When it comes to the performance art of geopolitics, the European Union has rarely missed a beat. Next week, EU heads of state will gather, as CNBC reports, to discuss helping Ukraine yet again — not by opening their own wallets, mind you, but by contemplating the “quicker use” of frozen Russian assets. In what can only be called a masterstroke of fiscal altruism, the EU proposes to save Ukraine by spending… Russia’s money, not theirs.

Of course, 175 billion euros ($204 billion) in matured cash from frozen Russian assets does sound impressive. And, to be fair, the EU has allowed modest profits from those assets to trickle down to Kyiv. But the real struggle is deciding how much more they are willing to risk in someone else’s name, while Trump’s administration pushes G-7 allies to go bolder and seize the bulk of those assets outright.

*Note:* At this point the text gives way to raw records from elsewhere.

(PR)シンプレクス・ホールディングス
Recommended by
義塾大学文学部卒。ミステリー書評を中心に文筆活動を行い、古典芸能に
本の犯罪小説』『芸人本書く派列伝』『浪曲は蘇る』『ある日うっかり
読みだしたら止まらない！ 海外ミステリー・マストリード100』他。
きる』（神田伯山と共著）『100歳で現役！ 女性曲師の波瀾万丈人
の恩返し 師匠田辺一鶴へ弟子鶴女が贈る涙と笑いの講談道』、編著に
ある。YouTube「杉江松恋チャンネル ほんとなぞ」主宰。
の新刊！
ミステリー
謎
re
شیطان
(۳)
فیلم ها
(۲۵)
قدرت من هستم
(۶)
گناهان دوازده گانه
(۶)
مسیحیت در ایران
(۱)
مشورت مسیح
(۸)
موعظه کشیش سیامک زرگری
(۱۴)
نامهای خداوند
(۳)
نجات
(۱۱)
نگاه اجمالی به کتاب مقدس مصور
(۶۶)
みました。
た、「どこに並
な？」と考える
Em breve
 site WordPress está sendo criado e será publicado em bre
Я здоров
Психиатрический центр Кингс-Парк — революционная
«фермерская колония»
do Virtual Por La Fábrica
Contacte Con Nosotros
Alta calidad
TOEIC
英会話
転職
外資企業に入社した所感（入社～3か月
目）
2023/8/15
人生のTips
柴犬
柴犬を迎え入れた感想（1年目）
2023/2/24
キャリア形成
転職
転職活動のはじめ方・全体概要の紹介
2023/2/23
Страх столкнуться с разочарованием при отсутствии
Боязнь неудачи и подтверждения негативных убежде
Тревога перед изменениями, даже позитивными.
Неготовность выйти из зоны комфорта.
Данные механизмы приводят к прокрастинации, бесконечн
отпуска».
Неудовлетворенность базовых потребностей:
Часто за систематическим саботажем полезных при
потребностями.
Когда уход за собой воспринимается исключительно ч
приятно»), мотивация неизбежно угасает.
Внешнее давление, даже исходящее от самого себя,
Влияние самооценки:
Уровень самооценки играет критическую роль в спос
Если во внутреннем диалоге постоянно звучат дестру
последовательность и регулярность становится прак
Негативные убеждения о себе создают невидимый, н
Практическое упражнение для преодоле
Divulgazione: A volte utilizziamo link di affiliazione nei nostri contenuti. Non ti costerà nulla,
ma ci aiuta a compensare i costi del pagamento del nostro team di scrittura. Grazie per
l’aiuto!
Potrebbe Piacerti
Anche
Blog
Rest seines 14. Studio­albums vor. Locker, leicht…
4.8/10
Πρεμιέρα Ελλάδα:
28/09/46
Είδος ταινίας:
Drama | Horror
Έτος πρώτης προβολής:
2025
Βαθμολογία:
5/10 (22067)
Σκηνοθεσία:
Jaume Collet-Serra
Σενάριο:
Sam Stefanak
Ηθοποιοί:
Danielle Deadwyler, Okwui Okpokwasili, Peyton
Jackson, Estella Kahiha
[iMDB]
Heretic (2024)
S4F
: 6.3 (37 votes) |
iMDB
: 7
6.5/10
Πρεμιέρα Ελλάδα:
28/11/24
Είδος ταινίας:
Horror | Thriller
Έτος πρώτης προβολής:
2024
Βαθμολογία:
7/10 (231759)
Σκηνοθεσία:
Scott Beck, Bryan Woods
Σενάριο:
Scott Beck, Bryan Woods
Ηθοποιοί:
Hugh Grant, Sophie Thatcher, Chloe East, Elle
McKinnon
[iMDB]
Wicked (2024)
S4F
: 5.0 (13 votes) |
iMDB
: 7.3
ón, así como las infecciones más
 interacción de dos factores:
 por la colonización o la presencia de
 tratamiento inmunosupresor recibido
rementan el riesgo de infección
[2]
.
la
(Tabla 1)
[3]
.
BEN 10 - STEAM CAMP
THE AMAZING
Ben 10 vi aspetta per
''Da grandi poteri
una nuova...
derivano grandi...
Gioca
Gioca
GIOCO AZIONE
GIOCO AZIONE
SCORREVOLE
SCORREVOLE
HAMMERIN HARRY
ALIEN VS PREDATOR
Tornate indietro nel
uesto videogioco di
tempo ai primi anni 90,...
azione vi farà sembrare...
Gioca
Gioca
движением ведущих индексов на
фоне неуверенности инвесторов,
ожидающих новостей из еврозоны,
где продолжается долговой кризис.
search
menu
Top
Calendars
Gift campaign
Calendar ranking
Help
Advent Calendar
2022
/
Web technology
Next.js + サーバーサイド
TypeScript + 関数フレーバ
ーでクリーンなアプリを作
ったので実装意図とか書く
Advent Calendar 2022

Nothing says solidarity like offering up the confiscated cash of a third party – especially when legal experts and money managers, notably in Belgium, are warning about future lawsuits the moment the conflict ends. After all, Euroclear sits uneasily atop the pile of Russian wealth in Brussels, and Belgium would prefer that legal repercussions land on everyone, not just them.

Meanwhile, the UK, France, and Germany have come together to call for “more action” — presumably more creative ways to help Ukraine with assets that don’t belong to them. As for genuine sacrifice? Let’s hope Brussels’ applause for itself doesn’t drown out Kyiv’s call for real support.

Still, Trump and Putin had made a phone call to discuss ending the war for the hundredth time. It will be in Hungary without any specific timetable as of now. High-level officials from both countries will begin the framework of this discussion next week.

 

A significant portion of Russia’s foreign assets, valued between $300 billion and $350 billion, remains frozen in Western countries, according to a prior confirmation from the Russian central bank, as per Reuters’ report in September this year. Like its global peers, Russia’s central bank had diversified its reserves across liquid assets—including major currencies, government bonds, and gold—at the time sanctions were imposed. Many of the securities in question have matured, resulting in large volumes now held as cash by Belgium-based securities depository Euroclear.